4 things to know about gig companiesOct 31, 2022 11:50AM ● By Adam Cochran
November is a month for gratitude and spending time with family. It’s also the time of year that businesses do their best to get their books into the black by getting their customers to go into the red.
What a weird way to celebrate our gratitude.
It’s easy to focus on the negative impacts that COVID had on the world, but it’s also important to be grateful for the opportunities that became mainstream as a result.
So as a reflection of my gratitude, and to prepare you for the next few weeks of holiday shopping, here are some pointers for using technology to make some extra money.
Among the most beneficial changes COVID brought was the ability to get a job without being employed. DoorDash, Uber, Airbnb, Etsy and other web-based businesses provide a payment and service infrastructure without actually offering any products themselves.

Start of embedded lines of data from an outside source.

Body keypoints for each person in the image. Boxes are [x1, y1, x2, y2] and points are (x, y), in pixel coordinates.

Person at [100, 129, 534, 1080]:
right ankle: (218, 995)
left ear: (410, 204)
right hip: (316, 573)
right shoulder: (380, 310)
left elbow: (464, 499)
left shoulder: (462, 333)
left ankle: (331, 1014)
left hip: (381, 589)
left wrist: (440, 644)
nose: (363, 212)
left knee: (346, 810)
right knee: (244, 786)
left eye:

Uber doesn’t provide rides; it provides the connection for people who want to make money by giving rides to people who are willing to pay to get rides. DoorDash doesn’t sell food, but it does offer a connection between people who are so hungry they’re willing to pay extra to have food delivered with people who are willing to spend their time and gas to pick up and deliver food in exchange for some pocket money.
Although these businesses were doing well before COVID, they became essential avenues for accessing the little things that quickly became luxuries during lockdown.
This phenomenon, combined with the usual financial stress of the holiday season, will likely lead many to consider signing up with a gig company to make a little side income.
Gig economy jobs generally keep a small portion of each transaction which is paid by the customer. These business are legitimate and offer a variety of ways for individuals to increase their customers by accumulating positive reviews. There are pros and cons to each of these services, and it is important to do research before signing up.
You probably won’t get rich.Most entrepreneurs have a dream of starting a business that involves making money by doing something they’re good at and find enjoyable. But people don’t pay the big bucks for something that is enjoyable for the seller.
The customer wants it their way.
It doesn’t matter whether it’s art, race car driving, or being an ice cream taste tester, the only people willing to pay you to do it will want you to do it on their terms. This is why it’s difficult to make a profit on Etsy. If you’re the first person doing an enjoyable crafting idea that catches on, you can only continue to profit if the craft is nearly impossible for someone to duplicate and make money at.
Cricut is a company that takes advantage of the myth of making a living on Etsy or craft fairs by allowing people to make custom stickers, T-shirts or anything else that involves sticky or iron-on vinyl. But, the cost of supplies for the equipment, consumables and wholesale supplies are vastly more expensive than ordering the same items from a professional printer with industrial equipment.
Don’t assume anything is covered by insurance.
This is probably one of the biggest deterrents for those looking to enter the gig economy. Uber, Airbnb, DoorDash and similar services are not covered by your existing insurance. They also aren’t covered by the company you are gigging for. Car insurance that covers using your car for delivery of people or goods costs around $200 per month for a single-driver policy.
It’s not a full-time job unless you do it full-time.
Even if you play the game and gig at peak times and seasons, you’ll also have the costs of gas and maintenance associated with keeping your gig in operation. However, like any business, there are ways of making it work. The trick is to run it like a business and put all of your time into it. In other words, if you want to replace your full-time job with a gig economy job, you have to do it full-time. Probably more.
Before you let this column kill your ambition, I suggest you research the various opportunities out there. All of them can be profitable, but there are many factors to consider. Like every other fabulous financial opportunity, if it sounds too good to be true, it probably is.